Aim of the task: In the records that follow, find each line containing "dokumentet" and copy it.

Records provided:
━━━━━━

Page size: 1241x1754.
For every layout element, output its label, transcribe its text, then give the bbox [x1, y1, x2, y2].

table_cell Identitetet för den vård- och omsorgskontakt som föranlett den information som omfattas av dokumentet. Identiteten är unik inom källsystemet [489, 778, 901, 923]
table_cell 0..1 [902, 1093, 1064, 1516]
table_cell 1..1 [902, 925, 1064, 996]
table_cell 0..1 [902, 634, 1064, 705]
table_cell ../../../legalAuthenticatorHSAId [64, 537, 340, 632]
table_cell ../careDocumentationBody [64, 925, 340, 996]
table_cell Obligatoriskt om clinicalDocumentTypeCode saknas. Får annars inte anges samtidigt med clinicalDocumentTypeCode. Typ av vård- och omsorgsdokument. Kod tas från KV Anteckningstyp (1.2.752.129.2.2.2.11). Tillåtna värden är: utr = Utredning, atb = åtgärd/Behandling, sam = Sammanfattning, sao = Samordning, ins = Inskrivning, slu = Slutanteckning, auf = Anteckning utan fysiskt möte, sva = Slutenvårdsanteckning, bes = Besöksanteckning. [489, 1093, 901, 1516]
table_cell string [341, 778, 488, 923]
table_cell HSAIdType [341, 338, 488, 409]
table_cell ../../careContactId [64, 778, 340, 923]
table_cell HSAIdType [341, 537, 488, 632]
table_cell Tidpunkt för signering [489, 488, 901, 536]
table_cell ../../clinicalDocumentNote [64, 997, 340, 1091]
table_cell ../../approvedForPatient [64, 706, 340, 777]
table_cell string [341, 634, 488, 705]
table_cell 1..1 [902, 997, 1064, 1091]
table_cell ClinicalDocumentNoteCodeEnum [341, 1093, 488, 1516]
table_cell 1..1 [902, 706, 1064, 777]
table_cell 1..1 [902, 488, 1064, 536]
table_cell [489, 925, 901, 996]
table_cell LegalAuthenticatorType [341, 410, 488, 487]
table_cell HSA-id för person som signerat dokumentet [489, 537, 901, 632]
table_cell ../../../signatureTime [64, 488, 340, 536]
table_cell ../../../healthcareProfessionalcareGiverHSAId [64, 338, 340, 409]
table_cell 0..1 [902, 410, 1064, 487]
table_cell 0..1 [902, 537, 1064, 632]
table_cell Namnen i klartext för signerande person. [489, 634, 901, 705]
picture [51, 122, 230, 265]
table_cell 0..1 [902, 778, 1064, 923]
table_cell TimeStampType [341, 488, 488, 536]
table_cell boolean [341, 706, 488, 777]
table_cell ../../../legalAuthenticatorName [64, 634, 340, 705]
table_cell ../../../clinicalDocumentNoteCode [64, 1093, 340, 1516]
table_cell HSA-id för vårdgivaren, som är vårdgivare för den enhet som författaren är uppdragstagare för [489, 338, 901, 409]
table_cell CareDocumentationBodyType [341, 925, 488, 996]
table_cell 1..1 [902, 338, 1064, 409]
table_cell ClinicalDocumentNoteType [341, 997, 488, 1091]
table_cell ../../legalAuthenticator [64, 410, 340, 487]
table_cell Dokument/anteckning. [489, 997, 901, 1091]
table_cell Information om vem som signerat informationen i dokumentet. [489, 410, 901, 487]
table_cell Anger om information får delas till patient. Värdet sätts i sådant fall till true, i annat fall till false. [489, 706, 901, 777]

━━━━━━

Exercise output:
table_cell Identitetet för den vård- och omsorgskontakt som föranlett den information som omfattas av dokumentet. Identiteten är unik inom källsystemet [489, 778, 901, 923]
table_cell HSA-id för person som signerat dokumentet [489, 537, 901, 632]
table_cell Information om vem som signerat informationen i dokumentet. [489, 410, 901, 487]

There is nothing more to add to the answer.